• What to produce
Please state how many platinum electrodes recorded the ECoG in the brain-injury study below.

• Extracted text
********************

Introduction
In animal studies waves of peri-infarct depolarisations (PIDs) propagate from the penumbra region around focal brain lesions into intact brain regions, where they show the characteristics of cortical spreading depression (CSD) 1 . Recurrent PIDs are associated with increases in final infarct volume 2 . Clinical neuroprotection studies using NMDA-receptor antagonists that block CSD and PID have been disappointing. To select patients that may benefit from this treatment, it seems important to detect CSDs and PIDs reliably in man. We reported transient depressions of electrocorticographic activity (ECoG) spreading with a speed similar to experimental CSD, in 5/14 brain injured patients 3 . We have now improved the technique to enable detection of cortical depolarisations: The COSBID study (www.cosbid.org).
Methods
ECoG was recorded for up to 120 hours from twelve acutely brain-injured human patients by six platinum electrodes placed near foci of damaged cortical tissue. The ECoG was high pass filtered at 0.02 Hz to enable recording of slow potential changes (SPC) of 2–3 minute duration to prove that ECoG depressions were identical to CSD, and to be able to record PIDs in otherwise electrically silent cortical tissue.
Results
Six patients displayed a total of 49 spontaneous episodes of spreading depression of the ECoG. ECoG depressions were invariably accompanied by stereotyped SPCs (Figure 1), and spread across the cortex at 3,3 (1,0-10) mm/min (median (range)). The amplitude of the SPCs was 0,1-4,0 mV. In 5/6 patients the ECoG recovered spontaneously. In one patient we recorded recurrent SPCs, but without recovery of the initial ECoG activity (Figure 1). This may represent the first direct recording of PIDs in acute human brain injury. CSD was recorded in 4/5 patients with traumatic brain injury, and in 2/7 patients with spontaneous cerebral haemorrhages or SAH.
Conclusion
The spreading ECoG depressions recorded in patients are identical to CSDs recorded in animal experiments. We furthermore provide direct electrophysiological evidence for the existence of PIDs and hence a penumbra in the human brain. We hypothesise that CSDs and PIDs might contribute to the tissue damage in acute brain disorders.

********************

• Material supplied
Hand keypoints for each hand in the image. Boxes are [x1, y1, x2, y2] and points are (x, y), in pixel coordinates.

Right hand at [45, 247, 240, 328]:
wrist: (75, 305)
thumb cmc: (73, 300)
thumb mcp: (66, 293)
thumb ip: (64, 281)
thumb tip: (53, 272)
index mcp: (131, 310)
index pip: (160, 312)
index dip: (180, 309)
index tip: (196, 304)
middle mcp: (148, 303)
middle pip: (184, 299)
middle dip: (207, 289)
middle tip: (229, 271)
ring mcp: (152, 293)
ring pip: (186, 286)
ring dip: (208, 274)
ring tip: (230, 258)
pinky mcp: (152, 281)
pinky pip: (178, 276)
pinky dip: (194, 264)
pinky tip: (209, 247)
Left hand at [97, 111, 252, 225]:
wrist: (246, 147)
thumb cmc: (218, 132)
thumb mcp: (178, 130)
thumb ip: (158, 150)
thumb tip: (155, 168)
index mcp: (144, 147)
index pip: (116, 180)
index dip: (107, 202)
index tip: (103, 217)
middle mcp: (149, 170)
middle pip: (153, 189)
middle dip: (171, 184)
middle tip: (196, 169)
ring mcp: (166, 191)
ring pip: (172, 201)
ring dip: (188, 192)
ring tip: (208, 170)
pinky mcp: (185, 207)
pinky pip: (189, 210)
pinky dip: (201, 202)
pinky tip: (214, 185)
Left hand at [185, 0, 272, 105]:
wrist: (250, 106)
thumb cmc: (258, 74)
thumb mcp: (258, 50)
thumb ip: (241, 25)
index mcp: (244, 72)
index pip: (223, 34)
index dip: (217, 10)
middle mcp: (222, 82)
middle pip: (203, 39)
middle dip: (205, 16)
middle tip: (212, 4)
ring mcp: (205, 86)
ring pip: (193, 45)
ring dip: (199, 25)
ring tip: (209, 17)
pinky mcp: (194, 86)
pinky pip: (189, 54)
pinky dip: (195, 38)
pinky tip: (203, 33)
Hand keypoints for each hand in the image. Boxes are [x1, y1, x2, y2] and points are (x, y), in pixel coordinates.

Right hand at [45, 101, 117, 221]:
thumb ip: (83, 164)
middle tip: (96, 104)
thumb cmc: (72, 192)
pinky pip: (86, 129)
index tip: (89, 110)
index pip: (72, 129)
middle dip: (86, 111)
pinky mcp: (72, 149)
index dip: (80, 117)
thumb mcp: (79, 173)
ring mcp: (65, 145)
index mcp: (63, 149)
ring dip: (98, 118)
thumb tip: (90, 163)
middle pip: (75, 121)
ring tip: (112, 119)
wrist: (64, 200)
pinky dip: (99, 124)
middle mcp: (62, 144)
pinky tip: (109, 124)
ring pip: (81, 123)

********************

• Output
Six platinum electrodes, placed near foci of damaged cortical tissue.